* **QUÉ HACER**:
Continúa el texto sobre los retos de la educación por venir a partir de su última oración.

* **TEXTO ORIGINAL**:
================================
Cuatro retos de la educación por venir


Imagen de Néstor Alonso en el blog de Domingo Méndez
(1ª de dos partes)
En semanas recientes he tenido el privilegio de participar en algunas reuniones en las que se ha empezado a discutir el modelo Tec 21, la estrategia que presenta el Tec de Monterrey a los retos de los próximos años. Deseo compartir con ustedes algunas reflexiones generadas a raíz de lo visto y escuchado en estos días. 
1. Hay que aceptar que el sistema está en crisis (o lo estará muy pronto)
Sobre todo a nivel medio superior y superior, nunca como ahora se había cuestionado tan fuertemente la pertinencia de formar parte del sistema educativo. Todavía entre la mayoría de quienes estudian (y sobre todo de quienes financian esos estudios: los padres de familia) persiste la idea de que vale la pena invertir tiempo y (si se puede) dinero para inscribir a los hijos en preparatorias y universidades privadas. En estas últimas una carrera profesional implica por lo menos cuatro años y medio de vida y algo así como un millón de pesos entre colegiaturas y materiales de trabajo a lo largo de ese lapso. Muchas veces esa convicción se traduce en una deuda de varias decenas de miles de pesos que el alumno se compromete apenas tenga su título de ingeniero o licenciado. Es mucho tiempo y mucho dinero, pero todo sea por adquirir los conocimientos y desarrollar las habilidades necesarias para sustentar una carrera profesional exitosa (“ser alguien en la vida”, como rezaba el slogan de una universidad hace años).
================================
* **DATOS**:
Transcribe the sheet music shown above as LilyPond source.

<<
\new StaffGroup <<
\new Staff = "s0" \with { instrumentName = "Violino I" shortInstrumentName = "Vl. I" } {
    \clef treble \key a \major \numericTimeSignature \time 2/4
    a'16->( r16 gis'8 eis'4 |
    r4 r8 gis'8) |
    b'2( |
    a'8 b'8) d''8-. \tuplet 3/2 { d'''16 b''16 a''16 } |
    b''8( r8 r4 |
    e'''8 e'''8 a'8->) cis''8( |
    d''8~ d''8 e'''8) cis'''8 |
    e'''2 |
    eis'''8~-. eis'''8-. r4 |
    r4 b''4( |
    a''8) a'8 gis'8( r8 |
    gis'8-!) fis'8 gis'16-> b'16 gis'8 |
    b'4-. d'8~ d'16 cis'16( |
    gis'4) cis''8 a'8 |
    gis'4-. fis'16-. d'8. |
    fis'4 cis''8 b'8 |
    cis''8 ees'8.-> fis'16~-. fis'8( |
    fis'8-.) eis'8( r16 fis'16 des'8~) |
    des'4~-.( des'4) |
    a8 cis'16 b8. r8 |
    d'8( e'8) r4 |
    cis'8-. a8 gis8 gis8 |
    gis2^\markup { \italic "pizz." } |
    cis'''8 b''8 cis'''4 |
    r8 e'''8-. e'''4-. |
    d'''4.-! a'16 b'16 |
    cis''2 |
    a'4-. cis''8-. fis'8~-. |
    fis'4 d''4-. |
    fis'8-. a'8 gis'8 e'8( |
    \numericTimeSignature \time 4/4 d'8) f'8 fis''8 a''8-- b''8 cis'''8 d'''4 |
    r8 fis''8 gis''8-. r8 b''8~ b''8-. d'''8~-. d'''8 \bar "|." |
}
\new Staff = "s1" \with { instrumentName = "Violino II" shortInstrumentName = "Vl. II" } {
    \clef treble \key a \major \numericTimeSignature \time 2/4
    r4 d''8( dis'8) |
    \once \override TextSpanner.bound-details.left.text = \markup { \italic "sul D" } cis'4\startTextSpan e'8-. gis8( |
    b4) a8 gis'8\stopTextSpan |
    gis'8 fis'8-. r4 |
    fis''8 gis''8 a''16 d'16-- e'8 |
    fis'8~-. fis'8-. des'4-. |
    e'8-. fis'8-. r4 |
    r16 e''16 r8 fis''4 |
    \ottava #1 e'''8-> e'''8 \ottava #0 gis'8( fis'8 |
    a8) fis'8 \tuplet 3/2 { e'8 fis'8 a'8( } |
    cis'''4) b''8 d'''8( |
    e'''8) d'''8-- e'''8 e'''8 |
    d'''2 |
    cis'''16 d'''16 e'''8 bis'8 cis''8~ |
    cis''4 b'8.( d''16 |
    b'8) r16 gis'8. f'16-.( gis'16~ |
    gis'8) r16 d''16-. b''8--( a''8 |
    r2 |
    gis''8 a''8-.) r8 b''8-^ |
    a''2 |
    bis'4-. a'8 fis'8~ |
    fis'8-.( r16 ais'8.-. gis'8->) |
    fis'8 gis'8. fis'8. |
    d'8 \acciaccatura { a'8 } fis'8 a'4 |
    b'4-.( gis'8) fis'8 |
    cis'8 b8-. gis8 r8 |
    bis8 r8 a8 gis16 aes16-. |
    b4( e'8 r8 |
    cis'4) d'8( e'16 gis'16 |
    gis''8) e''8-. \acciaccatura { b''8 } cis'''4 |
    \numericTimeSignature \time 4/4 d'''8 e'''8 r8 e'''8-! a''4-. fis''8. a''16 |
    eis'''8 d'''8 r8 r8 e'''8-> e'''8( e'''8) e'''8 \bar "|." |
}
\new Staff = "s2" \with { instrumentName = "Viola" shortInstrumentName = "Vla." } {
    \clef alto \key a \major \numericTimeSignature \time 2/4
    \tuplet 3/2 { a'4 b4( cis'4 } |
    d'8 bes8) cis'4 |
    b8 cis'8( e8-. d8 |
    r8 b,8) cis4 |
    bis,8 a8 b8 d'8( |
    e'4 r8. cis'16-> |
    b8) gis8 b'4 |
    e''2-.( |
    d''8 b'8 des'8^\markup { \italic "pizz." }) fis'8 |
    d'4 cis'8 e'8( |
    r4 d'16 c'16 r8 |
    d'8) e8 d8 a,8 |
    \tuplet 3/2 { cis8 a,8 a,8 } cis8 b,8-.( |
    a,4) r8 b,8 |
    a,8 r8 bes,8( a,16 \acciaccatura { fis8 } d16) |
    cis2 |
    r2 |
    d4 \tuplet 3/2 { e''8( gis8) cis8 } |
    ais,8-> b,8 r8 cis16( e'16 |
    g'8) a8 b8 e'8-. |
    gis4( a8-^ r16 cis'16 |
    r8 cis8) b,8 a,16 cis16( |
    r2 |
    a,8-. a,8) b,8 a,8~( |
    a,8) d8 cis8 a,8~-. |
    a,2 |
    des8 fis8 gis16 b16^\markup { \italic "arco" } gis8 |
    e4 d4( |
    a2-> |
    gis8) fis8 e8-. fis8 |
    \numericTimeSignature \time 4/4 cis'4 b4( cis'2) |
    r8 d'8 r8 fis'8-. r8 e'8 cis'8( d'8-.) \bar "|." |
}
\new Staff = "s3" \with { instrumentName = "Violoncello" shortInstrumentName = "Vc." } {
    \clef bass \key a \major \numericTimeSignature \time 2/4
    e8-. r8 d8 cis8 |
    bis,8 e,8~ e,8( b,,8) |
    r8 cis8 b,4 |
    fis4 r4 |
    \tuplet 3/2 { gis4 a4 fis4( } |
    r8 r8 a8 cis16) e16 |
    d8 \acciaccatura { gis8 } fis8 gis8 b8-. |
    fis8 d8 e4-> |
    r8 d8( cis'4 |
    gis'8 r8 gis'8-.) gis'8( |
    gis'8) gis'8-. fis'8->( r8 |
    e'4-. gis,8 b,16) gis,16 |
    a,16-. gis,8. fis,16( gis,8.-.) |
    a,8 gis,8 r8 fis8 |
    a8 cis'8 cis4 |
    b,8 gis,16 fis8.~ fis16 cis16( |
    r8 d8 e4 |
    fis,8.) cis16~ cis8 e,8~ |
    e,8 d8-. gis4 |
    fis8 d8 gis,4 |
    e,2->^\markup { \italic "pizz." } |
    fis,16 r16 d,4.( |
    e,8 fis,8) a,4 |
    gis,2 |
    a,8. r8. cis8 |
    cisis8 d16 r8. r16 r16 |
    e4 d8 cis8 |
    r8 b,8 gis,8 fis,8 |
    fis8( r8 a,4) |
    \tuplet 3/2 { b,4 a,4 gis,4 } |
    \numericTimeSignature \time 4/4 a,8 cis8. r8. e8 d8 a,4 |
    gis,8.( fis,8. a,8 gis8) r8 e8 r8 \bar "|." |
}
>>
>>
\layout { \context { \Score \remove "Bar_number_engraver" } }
================================
* **RESPUESTA**:
Pero en años recientes, con el boom de las tecnologías que permiten el intercambio de información a una velocidad antes impensable, el sistema educativo ha sido puesto en jaque. Ahí está el caso de los MOOCs: cursos masivos en línea, gratuitos, facilitados por las mejores universidades del mundo (Yale, Harvard, MIT…). La palabra clave es “gratis”. De momento, los MOOCs se ofrecen sin costo, convirtiéndose en una fuente de conocimiento confiable, profesional y prestigiada que sólo exige del alumno tiempo y conexión a internet. La siguiente jugada es que esas universidades confirmen la equivalencia de esos cursos con los que se imparten en sus aulas, cobrando una cuota significativamente más baja que la que implica tomar clases en modalidad presencial. La pregunta que se plantea entonces es: si el alumno puede tomar un curso gratis (o a un precio relativamente bajo), facilitado por un profesor de universidad Ivy League y recibe al final un certificado que avala ese conocimiento, ¿qué sentido tiene pagar decenas de miles de pesos al semestre para aprender lo mismo?
Desde hace varios años la enseñanza está basada en las competencias que el sistema escolarizado ofrece a sus alumnos: qué saben hacer y cómo lo hacen. Aunque no es una idea nueva, ahora queda claro que para desarrollar esas competencias no es indispensable enrolarse en una universidad… ni pagar la colegiatura.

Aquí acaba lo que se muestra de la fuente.